# SELECTED EXCERPT:
Six months after his supposed ‘suicide’ while in police custody, the authorities failed to shed a light on the circumstances surrounding Kizito Mihigo’s death and prosecuting those responsible, Human Rights Watch said.
The rights group calls on the Rwandan authorities to conduct a credible and transparent investigation into the suspicious death in police custody of Mihigo, a well-known singer.
“The burden of proof is on the Rwandan government to demonstrate that Kizito Mihigo was not unlawfully killed in their custody” said Lewis Mudge, Central Africa director at Human Rights Watch.
Mudge instead said the government promoted a narrative about Mihigo being depressed and suicidal.
On February 17, 2020, Rwandan authorities reported that they found Mihigo dead in his cell at Remera Police Station, claiming that he had “strangled himself” to death.
Days before his arrest, though, Mihigo told Human Rights Watch that he was being threatened and asked to provide false testimony against political opponents and that he wanted to flee the country because he feared for his safety.
Mihigo, a government critic previously prosecuted and imprisoned for four years, expressed concern that he faced a serious risk of being killed by state agents.
Mihigo was detained in Nyaruguru, near the border with Burundi, on February 13, 2020 with two other people. The Rwanda Investigation Bureau announced late in the afternoon of February 14 that Mihigo was in its custody, and said he was charged with attempting to illegally cross the border, joining “terrorist groups,” and corruption.

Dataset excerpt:

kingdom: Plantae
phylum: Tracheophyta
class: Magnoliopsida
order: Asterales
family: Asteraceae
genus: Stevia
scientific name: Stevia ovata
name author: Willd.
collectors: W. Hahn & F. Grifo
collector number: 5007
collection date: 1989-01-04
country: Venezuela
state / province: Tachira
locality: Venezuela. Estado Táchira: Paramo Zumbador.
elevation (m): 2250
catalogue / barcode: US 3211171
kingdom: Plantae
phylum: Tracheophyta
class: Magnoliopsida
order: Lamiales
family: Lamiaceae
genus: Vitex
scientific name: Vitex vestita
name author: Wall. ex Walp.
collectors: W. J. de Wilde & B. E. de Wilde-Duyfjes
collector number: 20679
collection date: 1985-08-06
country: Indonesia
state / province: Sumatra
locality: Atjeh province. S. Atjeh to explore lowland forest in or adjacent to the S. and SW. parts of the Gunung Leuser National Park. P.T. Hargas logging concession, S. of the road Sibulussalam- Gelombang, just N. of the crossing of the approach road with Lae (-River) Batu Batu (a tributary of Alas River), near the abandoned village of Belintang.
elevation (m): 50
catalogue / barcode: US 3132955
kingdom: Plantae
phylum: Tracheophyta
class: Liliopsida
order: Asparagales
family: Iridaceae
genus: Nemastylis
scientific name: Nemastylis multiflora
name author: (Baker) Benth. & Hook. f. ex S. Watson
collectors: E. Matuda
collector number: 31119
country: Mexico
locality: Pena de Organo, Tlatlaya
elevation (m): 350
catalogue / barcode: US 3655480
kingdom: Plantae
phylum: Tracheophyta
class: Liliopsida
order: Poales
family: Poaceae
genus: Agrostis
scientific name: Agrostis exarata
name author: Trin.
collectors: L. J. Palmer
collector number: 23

# TASKS:
[a] Check each statement against the article on Kizito Mihigo's death, answering yes or no and quoting the deciding words: (i) Mihigo was found dead at Remera Police Station. (ii) Mihigo was detained on his own. (iii) Mihigo had earlier served four years in prison.
[b] According to the article on Kizito Mihigo's death, where was Mihigo detained?
[c] Transcribe the stretch of the article on Kizito Mihigo's death from "On February 17, 2020, Rwandan" through "by state agents.".
The items have no connection to the article on Kizito Mihigo's death.

# REPLIES:
[a]
(i) Yes: "found Mihigo dead" … "at Remera Police Station"
(ii) No: "on February 13, 2020 with two other people"
(iii) Yes: "previously prosecuted and imprisoned for four years"

[b] In Nyaruguru, near the border with Burundi.

[c]
On February 17, 2020, Rwandan authorities reported that they found Mihigo dead in his cell at Remera Police Station, claiming that he had “strangled himself” to death.
Days before his arrest, though, Mihigo told Human Rights Watch that he was being threatened and asked to provide false testimony against political opponents and that he wanted to flee the country because he feared for his safety.
Mihigo, a government critic previously prosecuted and imprisoned for four years, expressed concern that he faced a serious risk of being killed by state agents.